After I sent you information on the Oak Tree Death problem, we did proceed to have our eight Coastal Oak trees inspected by a certified arborist trained in sudden oak tree death diagnosis and treatment.
The good news is that none of our coastal oak tress show any sign of infection and are in little danger of becoming infected in the foreseeable future. The five infected oak trees already discovered in Belmont are on the other side of the canyon high in the hills.
Our home’s area (just above NDNU in Belmont) is listed on the disease tracking map as “low.” In addition, there are no laurel trees nearby on any of our adjacent neighbors’ properties (laurels are the prime vector for oak tree infection.)
The bad news, for us, is that the arborist found that seven of our eight oak trees are in very bad condition, probably due to damage caused by poor pruning in past years. She recommended that no treatment for Sudden Oak Tree Death be done on these oaks. Instead, she recommended that we plant seedlings of less vulnerable Canyon Oaks to replace our old damaged Coastal Oaks as they die.

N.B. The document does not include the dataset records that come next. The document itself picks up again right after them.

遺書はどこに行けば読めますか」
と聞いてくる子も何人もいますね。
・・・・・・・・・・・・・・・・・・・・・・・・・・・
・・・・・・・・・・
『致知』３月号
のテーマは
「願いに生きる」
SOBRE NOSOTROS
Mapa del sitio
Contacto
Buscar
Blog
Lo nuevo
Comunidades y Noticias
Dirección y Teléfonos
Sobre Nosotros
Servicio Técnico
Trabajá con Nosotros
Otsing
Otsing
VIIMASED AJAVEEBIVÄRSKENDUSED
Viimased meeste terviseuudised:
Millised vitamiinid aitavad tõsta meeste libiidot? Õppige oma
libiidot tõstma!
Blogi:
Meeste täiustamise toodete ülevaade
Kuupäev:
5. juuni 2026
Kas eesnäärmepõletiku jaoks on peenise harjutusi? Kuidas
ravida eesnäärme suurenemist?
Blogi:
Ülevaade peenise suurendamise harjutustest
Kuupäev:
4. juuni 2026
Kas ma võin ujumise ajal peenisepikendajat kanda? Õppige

We very much appreciated the arborist’s conservative approach and will follow her recommendations.
Surprisingly, the trained arborist charged only $100 for her very thorough inspection. (FYI: She is Laurel Kelly, listed on the California Oak Mortality Task Force website, www.suddenoakdeath.org) The information she provided on the condition, proper care and management of our trees was certainly worth the cost.